As an English person, I’m clueless about how to celebrate patron saints. St. George’s Day is the International Men’s Day of saints’ days. It’s only ever brought up to let the air out of someone else’s big day, and when it happens we “celebrate” it with a kind of blank confusion - like a dog being dressed up for a birthday party.

But I never really enjoyed the lime-green chaos of St. Patrick’s Day until I got myself in front of a band that really knew how to party. Someone like Skinny Lister.

Yes, I know. Drink is fun, and wobbling around Main Street like a frog-coloured Subbuteo figure is a fine way to mark any Saturday (or Tuesday. Or Thursday). But nothing gets the juices flowing like hopping around next to a backyard stage in downtown Austin with a guy wielding a double-bass over his head.
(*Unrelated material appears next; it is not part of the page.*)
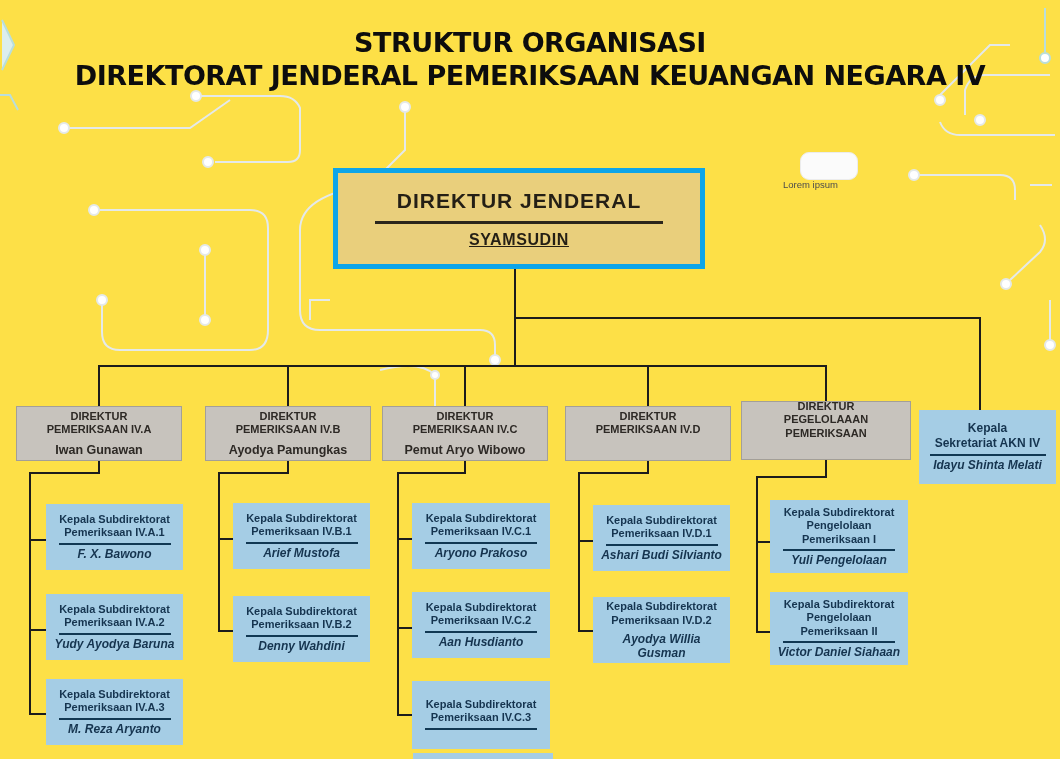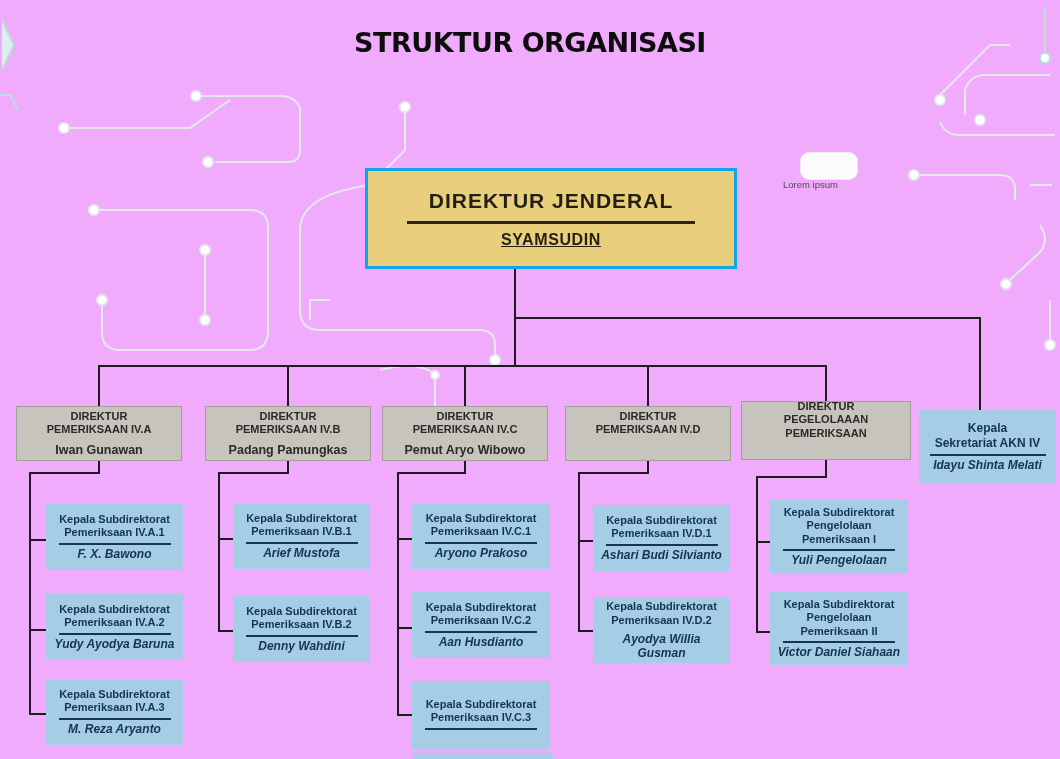"STRUKTUR ORGANISASI" .canvas { background: #f0abfc -> #fde047 }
Greenwich-spawned Skinny Lister are a skin-flaying blast of riot folk, a stage-filling troupe of thumping drums, searing string and shouting. Lots of shouting. And it’s beautiful.

Hurtling onto the stage on the last day of SXSW, they doused the Texas crowd with adrenaline with songs like ‘Wanted’, and the hollering chant track ‘John Kanaka’. At times they’re deliberate, thudding and rhythmic. Then they’re careening around the stage like lost pinballs, bouncing off each other on songs like ‘Trouble on Oxford Street’.
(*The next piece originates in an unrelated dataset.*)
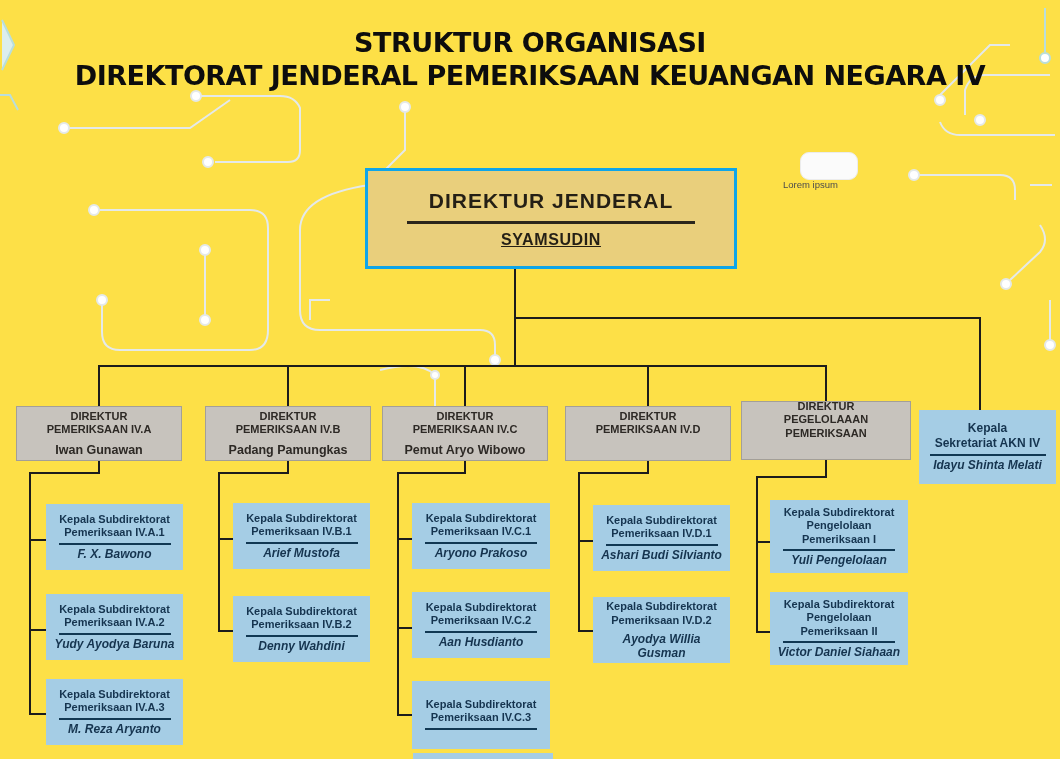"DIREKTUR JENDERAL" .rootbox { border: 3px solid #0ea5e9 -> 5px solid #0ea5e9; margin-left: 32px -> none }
Skinny Lister were the most energetic name on the bill for the Xtra Mile Showcase, which plonked itself down on Barracuda for the evening. The London-based indie label boasts a neat stable of folk and rock acts. It started at a slower pace, with the haunting vocals of Texas-based Many Rooms and the solo acoustic flourishes of Non Canon.

Young Brighton act The RPMs switched the mood with a burst of upbeat guitar pop. The RPMs specialise in joyful, jumpy indie, with the sort of beaming enthusiasm you normally associate with summery radio, or the bubbly timeline of someone who likes motivational quotes on Instagram.

And then it’s back to the storytelling, with folkie Will Varley. Almost immediately, Will called for a whiskey from the bar at the back, and then he’s off on a wander through stripped-up, vulnerable ballads such as ‘Seize The Night’. Will had fun with the crowd on the night, hauling Frank Turner on stage for the tale-of-a-life track ‘King For A King’.

Frank Turner, of course, is everywhere at South By, like some sort of guitar-wielding Being John Malkovich. We’d already seen him about four times that week, and Britain’s most ruthless tourer brought the evening to a close.

Frank fills a stage pretty effortless for one guy and a guitar. Austin knows this guy, and they were on board for classics such as ‘Get Better’, ‘Recovery’ and ‘The Way I Tend To Be’. But new tracks like ‘1933’ went down damn well too, and it feels like it’s going to be a good year for Hampshire’s finest.

In fact, it could be a decent year for a few of these lot. Watch this space.